BeIN, yani yayıncı kuruluş, kulüplere yapması gereken ödemeleri, federasyonla anlaşmasına rağmen yapmıyor. Maddi bakımdan çöküntü durumdaki kulüpler, asgari ücretle çalışan kulüp işçilerinin paralarını dahi ödeyemiyorlar. Ortaklaşa bir protesto kararı aldılar.

Başlama vuruşunu yapıyorlar ve biri topu ayağında tutuyor. Geri kalan 21 futbolcu da yerinde duruyor. Tam bir dakika..

..ve BeIN, yani yayıncı kuruluş, bu protesto anını ne gösteriyor, ne açıklama yapıyor. Durumu bilmeyen seyirci habersiz, bilgisiz, şaşkın. O an ekranda gördüğü şey işte bu.. Takım kadroları..

..ve BeIN'in "Satılmış spikeri"nin sesini duyuyor sadece.. "Şimdi size takım kadrolarını yeniden gösterelim.." ..ve utanmadan, sıkılmadan o kadroları okuyor. Bileni aptal yerine koyarak.

Bilmeyeni "Ne oluyor yahu" diye şaşkın bırakarak.

..ve de bu rezilliği bir tek gazete, tokat gibi manşetlerle BeIN'in suratına vurmuyor.

RTÜK diye ne işe yaradığını kendi üyelerinin bile bilmediği bir kurum var..

Gıkını çıkarmıyor, halkının anayasal hakları gasp edilirken.

Türkiye Futbol Federasyonu, "Kulüpler var diye var olan" kuruluş.

Türk halkı adına futbolu yöneten güya en büyük, ama aslında zerre gücü, itibarı olmayan "Özerk Kamu Kurumu" güya, "Gık" demiyor.. Zaten neye diyor ki, "Olmayan Başkan" Nihat Özdemir..

..ve bu rezillik günlerdir her maç başı sürüyor.. Bakalım daha ne kadar sürecek?.

Kulüpler daha ciddi bir protesto yolu bulana dek herhalde.. Mesela maça çıkmayarak!.

Yayıncı kuruluşa, kendi sırtlarından milyarlar götürme şansı tanımayarak..

.. ve hatta, Federasyona da kafa tutup, kendi liglerini kurana ve kendi aralarında oynama kararı alana dek.. Ne demiş bu ülkenin yüzlerce yıllık uluları..

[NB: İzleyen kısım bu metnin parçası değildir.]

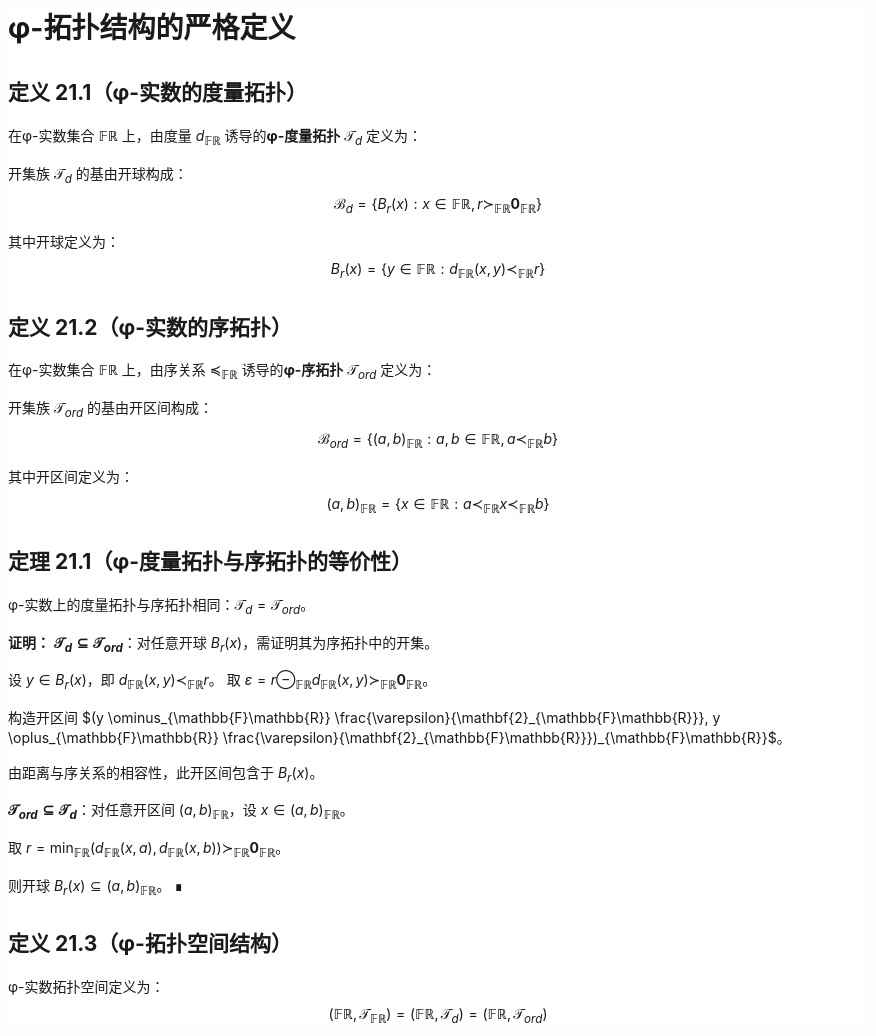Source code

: # φ-拓扑结构的严格定义

## 定义 21.1（φ-实数的度量拓扑）
在φ-实数集合 $\mathbb{F}\mathbb{R}$ 上，由度量 $d_{\mathbb{F}\mathbb{R}}$ 诱导的**φ-度量拓扑** $\mathcal{T}_{d}$ 定义为：

开集族 $\mathcal{T}_{d}$ 的基由开球构成：
$$\mathcal{B}_{d} = \{B_r(x) : x \in \mathbb{F}\mathbb{R}, r \succ_{\mathbb{F}\mathbb{R}} \mathbf{0}_{\mathbb{F}\mathbb{R}}\}$$

其中开球定义为：
$$B_r(x) = \{y \in \mathbb{F}\mathbb{R} : d_{\mathbb{F}\mathbb{R}}(x, y) \prec_{\mathbb{F}\mathbb{R}} r\}$$

## 定义 21.2（φ-实数的序拓扑）
在φ-实数集合 $\mathbb{F}\mathbb{R}$ 上，由序关系 $\preceq_{\mathbb{F}\mathbb{R}}$ 诱导的**φ-序拓扑** $\mathcal{T}_{ord}$ 定义为：

开集族 $\mathcal{T}_{ord}$ 的基由开区间构成：
$$\mathcal{B}_{ord} = \{(a, b)_{\mathbb{F}\mathbb{R}} : a, b \in \mathbb{F}\mathbb{R}, a \prec_{\mathbb{F}\mathbb{R}} b\}$$

其中开区间定义为：
$$(a, b)_{\mathbb{F}\mathbb{R}} = \{x \in \mathbb{F}\mathbb{R} : a \prec_{\mathbb{F}\mathbb{R}} x \prec_{\mathbb{F}\mathbb{R}} b\}$$

## 定理 21.1（φ-度量拓扑与序拓扑的等价性）
φ-实数上的度量拓扑与序拓扑相同：$\mathcal{T}_{d} = \mathcal{T}_{ord}$。

**证明：**
**$\mathcal{T}_{d} \subseteq \mathcal{T}_{ord}$**：对任意开球 $B_r(x)$，需证明其为序拓扑中的开集。

设 $y \in B_r(x)$，即 $d_{\mathbb{F}\mathbb{R}}(x, y) \prec_{\mathbb{F}\mathbb{R}} r$。
取 $\varepsilon = r \ominus_{\mathbb{F}\mathbb{R}} d_{\mathbb{F}\mathbb{R}}(x, y) \succ_{\mathbb{F}\mathbb{R}} \mathbf{0}_{\mathbb{F}\mathbb{R}}$。

构造开区间 $(y \ominus_{\mathbb{F}\mathbb{R}} \frac{\varepsilon}{\mathbf{2}_{\mathbb{F}\mathbb{R}}}, y \oplus_{\mathbb{F}\mathbb{R}} \frac{\varepsilon}{\mathbf{2}_{\mathbb{F}\mathbb{R}}})_{\mathbb{F}\mathbb{R}}$。

由距离与序关系的相容性，此开区间包含于 $B_r(x)$。

**$\mathcal{T}_{ord} \subseteq \mathcal{T}_{d}$**：对任意开区间 $(a, b)_{\mathbb{F}\mathbb{R}}$，设 $x \in (a, b)_{\mathbb{F}\mathbb{R}}$。

取 $r = \min_{\mathbb{F}\mathbb{R}}(d_{\mathbb{F}\mathbb{R}}(x, a), d_{\mathbb{F}\mathbb{R}}(x, b)) \succ_{\mathbb{F}\mathbb{R}} \mathbf{0}_{\mathbb{F}\mathbb{R}}$。

则开球 $B_r(x) \subseteq (a, b)_{\mathbb{F}\mathbb{R}}$。 ∎

## 定义 21.3（φ-拓扑空间结构）
φ-实数拓扑空间定义为：
$$(\mathbb{F}\mathbb{R}, \mathcal{T}_{\mathbb{F}\mathbb{R}}) = (\mathbb{F}\mathbb{R}, \mathcal{T}_{d}) = (\mathbb{F}\mathbb{R}, \mathcal{T}_{ord})$$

"Dinsizin hakkından imansız gelir!."

Bu milletin, karantina günlerinde en büyük aile eğlencesi maç seyretmek olan Türk Ulusu'nun insan yerine konarak, insan gibi maç seyretme hakkı yok mu?.

Bu milletin bu hakkına sahip çıkacak, BeIN denen kuruma haddini bildirecek tek kişi yok mu, ülkemizde?.